[Page-level text extractions]
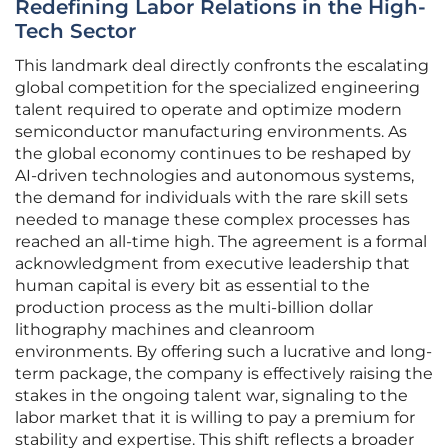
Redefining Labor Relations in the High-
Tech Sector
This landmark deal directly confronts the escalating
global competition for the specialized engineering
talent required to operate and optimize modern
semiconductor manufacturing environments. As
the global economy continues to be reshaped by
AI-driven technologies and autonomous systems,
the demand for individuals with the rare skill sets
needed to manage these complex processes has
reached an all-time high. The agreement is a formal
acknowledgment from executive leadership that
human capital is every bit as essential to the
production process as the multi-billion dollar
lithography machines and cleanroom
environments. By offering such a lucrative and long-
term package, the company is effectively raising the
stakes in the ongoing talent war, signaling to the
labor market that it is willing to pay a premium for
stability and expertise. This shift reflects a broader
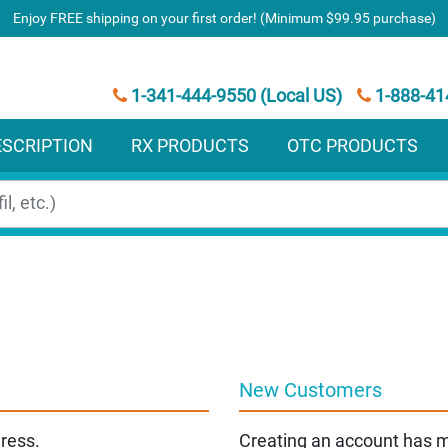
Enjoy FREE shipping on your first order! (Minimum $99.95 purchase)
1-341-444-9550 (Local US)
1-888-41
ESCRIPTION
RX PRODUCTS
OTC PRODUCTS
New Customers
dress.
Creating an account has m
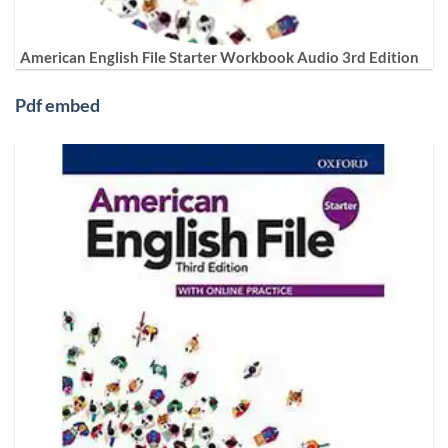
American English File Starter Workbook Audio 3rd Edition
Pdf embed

**TO-DO ITEM**
In the entries above, find each line with "global" and copy it.

**FINISHED TASK**
global competition for the specialized engineering
the global economy continues to be reshaped by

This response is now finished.